I plan to add in herbs in my soap. which are best or do able?                                    Moved from CP


----------



## Relle (May 15, 2013)

Some forum links for you - http://www.soapmakingforum.com/f11/herbs-soap-1237/
http://www.soapmakingforum.com/f11/need-help-herbs-soap-17588/
http://www.soapmakingforum.com/f11/fresh-herbs-33979/
http://www.soapmakingforum.com/f11/uses-these-herbs-soap-making-24581/
http://www.soapmakingforum.com/f11/adding-herbs-soap-28455/


----------



## Deana73 (May 17, 2013)

I tried lemon grass, it turn black and made my green colour turned brown


----------



## paillo (May 18, 2013)

Everything but calendula petals has turned brown or black for me. Recently tried blue malva flowers in M&P hoping they would hold their color. Went brown within two days. Growing borage, when I have flowers I plan to try those - they hold their color in ice cubes, gorgeous in a punchbowl or in a glass.


----------



## sanchez (Jun 23, 2013)

*carrot*

I once tried to color soap with carrot juice ( just a little bit). It was a disaster... don't try that.... Than i tried to put some leaves of basil in soap.... disaster....
So i guess, dried herbs or other dried plants would do the trick better.


----------



## pamielynn (Jun 23, 2013)

Yep - everything turns but calendula - as far I know, too. That can be a nice look, though. I use ground peppermint leaves in my peppermint soap. They turn brown, but it looks nice anyway - just don't use a lot. If they are nice and spread out through the batter, it's very "natural" looking. 

You should always use dried herbs; though I do admit to using wet calendula petals in HP once. Nothing bad happened, but I wouldn't recommend it.


----------



## MegMatt927 (Jun 23, 2013)

I've used ground parsley to add a green color to my soap.  It stayed green, I don't know if I just got lucky or what...


----------



## karenbeth (Jun 23, 2013)

I've also used dried ground parsley that stayed green, but speckled.

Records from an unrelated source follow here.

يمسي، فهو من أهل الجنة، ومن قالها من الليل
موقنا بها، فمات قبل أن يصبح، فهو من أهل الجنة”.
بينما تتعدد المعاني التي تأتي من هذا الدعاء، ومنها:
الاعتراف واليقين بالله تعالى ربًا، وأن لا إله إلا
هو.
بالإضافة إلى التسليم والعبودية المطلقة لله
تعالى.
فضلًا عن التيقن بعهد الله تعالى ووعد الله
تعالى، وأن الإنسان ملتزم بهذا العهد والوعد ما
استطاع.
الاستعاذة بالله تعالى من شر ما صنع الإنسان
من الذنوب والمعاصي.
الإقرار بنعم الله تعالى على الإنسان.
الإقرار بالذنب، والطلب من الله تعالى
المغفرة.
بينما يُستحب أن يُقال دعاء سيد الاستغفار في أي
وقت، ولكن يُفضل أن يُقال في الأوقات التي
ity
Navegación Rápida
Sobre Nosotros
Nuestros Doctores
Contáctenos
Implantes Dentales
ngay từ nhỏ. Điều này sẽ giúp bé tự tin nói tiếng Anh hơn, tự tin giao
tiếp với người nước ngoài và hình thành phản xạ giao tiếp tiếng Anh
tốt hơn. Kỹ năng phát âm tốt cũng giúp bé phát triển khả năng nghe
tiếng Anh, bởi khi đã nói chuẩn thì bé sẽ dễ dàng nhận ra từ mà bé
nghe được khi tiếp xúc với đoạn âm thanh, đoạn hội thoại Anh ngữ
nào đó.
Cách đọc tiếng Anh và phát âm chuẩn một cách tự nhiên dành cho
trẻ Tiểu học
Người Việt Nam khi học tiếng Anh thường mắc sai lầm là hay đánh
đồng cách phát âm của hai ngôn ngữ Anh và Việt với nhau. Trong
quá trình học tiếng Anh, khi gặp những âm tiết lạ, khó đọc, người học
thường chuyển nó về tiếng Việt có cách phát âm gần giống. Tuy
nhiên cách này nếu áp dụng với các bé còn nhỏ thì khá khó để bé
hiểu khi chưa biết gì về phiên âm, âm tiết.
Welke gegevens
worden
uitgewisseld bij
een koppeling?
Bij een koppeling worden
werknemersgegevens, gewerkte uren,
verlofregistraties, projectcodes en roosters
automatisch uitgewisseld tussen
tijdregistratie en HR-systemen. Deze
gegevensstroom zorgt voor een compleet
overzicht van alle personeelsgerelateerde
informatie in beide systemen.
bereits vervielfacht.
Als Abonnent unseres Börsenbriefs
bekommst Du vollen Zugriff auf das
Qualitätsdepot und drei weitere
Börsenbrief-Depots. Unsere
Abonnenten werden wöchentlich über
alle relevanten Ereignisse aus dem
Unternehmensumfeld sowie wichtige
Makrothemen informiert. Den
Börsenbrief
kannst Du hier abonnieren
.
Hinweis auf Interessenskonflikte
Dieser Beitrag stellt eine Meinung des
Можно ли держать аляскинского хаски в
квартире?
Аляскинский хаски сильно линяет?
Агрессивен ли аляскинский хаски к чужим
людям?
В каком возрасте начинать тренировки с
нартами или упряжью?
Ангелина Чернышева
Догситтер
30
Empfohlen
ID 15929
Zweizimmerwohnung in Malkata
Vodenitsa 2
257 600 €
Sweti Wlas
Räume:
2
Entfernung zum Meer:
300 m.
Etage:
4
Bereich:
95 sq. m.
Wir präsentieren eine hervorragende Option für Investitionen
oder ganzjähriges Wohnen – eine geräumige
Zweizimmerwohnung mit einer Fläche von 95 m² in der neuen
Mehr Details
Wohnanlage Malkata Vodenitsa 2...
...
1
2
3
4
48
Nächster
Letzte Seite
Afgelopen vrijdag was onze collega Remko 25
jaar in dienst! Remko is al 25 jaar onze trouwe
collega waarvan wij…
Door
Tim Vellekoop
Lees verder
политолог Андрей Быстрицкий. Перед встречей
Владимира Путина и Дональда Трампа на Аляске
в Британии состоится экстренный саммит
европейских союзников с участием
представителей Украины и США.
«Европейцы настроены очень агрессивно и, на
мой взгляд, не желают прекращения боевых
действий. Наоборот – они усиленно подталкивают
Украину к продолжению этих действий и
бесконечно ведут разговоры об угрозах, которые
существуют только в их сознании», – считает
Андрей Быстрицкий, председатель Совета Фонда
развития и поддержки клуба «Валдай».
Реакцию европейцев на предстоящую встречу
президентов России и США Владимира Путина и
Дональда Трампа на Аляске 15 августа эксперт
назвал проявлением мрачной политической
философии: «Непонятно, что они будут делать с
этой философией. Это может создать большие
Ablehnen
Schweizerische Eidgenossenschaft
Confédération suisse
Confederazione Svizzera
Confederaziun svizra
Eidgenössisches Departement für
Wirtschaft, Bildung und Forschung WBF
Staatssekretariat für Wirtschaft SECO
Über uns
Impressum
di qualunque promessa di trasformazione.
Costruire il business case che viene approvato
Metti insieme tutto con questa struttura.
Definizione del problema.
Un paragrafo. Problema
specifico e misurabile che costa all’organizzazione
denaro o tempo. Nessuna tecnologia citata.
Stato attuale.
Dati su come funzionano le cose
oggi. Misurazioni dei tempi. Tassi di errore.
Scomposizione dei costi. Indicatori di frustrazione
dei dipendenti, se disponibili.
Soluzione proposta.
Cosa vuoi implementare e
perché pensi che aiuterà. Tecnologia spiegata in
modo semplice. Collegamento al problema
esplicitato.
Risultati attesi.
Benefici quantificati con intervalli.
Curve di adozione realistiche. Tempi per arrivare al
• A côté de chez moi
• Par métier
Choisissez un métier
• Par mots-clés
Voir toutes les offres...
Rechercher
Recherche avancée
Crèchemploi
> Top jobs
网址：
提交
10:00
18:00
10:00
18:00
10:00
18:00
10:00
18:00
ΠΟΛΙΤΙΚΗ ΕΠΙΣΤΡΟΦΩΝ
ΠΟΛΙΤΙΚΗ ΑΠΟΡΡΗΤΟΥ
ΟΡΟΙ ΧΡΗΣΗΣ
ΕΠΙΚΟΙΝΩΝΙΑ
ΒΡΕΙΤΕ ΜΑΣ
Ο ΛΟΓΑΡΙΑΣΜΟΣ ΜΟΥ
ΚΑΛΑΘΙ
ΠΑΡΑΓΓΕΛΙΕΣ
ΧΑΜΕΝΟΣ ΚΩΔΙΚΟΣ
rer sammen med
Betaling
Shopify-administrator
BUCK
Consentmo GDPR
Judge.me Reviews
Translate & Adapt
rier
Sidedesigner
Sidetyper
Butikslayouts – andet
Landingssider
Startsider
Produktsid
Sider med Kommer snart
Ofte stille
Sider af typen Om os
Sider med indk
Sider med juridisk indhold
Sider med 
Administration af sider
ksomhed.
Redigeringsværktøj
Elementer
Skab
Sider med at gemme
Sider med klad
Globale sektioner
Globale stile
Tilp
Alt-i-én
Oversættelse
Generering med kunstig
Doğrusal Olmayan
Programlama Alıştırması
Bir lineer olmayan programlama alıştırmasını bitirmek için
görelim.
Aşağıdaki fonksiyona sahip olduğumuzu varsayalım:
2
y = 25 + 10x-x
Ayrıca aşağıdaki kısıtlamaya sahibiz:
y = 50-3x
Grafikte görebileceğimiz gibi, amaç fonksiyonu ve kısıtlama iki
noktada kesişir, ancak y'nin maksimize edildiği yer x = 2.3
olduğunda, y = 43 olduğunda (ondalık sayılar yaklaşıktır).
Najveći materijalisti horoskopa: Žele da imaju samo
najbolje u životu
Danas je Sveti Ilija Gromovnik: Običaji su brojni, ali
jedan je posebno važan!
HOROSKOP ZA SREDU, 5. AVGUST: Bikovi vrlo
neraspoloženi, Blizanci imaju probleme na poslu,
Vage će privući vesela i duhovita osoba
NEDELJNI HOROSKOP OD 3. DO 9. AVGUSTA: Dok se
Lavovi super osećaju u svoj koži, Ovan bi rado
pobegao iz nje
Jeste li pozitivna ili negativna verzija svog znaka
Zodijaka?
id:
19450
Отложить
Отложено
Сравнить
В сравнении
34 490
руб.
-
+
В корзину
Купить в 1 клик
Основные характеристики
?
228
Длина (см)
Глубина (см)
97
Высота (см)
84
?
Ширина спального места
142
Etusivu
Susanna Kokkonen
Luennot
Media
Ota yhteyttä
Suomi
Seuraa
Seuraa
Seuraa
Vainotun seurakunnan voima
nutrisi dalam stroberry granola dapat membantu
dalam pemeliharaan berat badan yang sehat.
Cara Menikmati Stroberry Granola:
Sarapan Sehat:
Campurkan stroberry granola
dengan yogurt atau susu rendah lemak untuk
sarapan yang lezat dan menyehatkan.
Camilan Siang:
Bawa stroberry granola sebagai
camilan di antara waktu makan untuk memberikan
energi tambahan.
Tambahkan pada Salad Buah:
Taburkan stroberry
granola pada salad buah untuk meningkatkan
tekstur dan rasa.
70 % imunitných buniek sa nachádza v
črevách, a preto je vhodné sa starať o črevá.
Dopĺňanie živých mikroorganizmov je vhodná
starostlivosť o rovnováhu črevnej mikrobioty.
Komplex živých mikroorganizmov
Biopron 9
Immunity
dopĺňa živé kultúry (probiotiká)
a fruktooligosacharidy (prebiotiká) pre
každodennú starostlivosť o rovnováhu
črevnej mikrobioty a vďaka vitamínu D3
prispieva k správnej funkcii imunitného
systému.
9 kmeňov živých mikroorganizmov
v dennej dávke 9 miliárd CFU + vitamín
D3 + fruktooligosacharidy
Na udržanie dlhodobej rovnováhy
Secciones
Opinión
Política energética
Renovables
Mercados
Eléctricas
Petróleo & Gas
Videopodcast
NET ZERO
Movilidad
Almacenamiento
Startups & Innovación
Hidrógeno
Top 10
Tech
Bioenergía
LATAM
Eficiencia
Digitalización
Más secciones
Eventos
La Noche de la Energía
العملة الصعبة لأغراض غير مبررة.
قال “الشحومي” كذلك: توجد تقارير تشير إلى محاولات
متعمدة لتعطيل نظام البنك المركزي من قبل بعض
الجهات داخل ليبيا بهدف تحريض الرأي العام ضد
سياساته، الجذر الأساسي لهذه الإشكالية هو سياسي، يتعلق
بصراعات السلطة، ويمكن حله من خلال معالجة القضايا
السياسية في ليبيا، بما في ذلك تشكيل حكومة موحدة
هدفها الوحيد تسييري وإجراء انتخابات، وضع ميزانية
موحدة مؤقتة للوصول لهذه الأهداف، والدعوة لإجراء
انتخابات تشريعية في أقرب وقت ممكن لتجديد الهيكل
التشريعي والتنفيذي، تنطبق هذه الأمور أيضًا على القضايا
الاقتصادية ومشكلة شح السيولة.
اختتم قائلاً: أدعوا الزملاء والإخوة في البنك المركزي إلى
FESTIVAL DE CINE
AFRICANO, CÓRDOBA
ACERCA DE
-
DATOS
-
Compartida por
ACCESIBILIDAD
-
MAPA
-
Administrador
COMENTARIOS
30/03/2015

I did not gel so that may have helped it stay green. I made it more than a month ago and it's still nice and green.


----------



## houseofwool (Jun 23, 2013)

I use wheat grass powder for one of my greens all the time.  It is speckled but lovely.


----------



## ashleyrobertson (Jun 24, 2013)

Ground loofah doesn't brown!  It also doesn't look very interesting


----------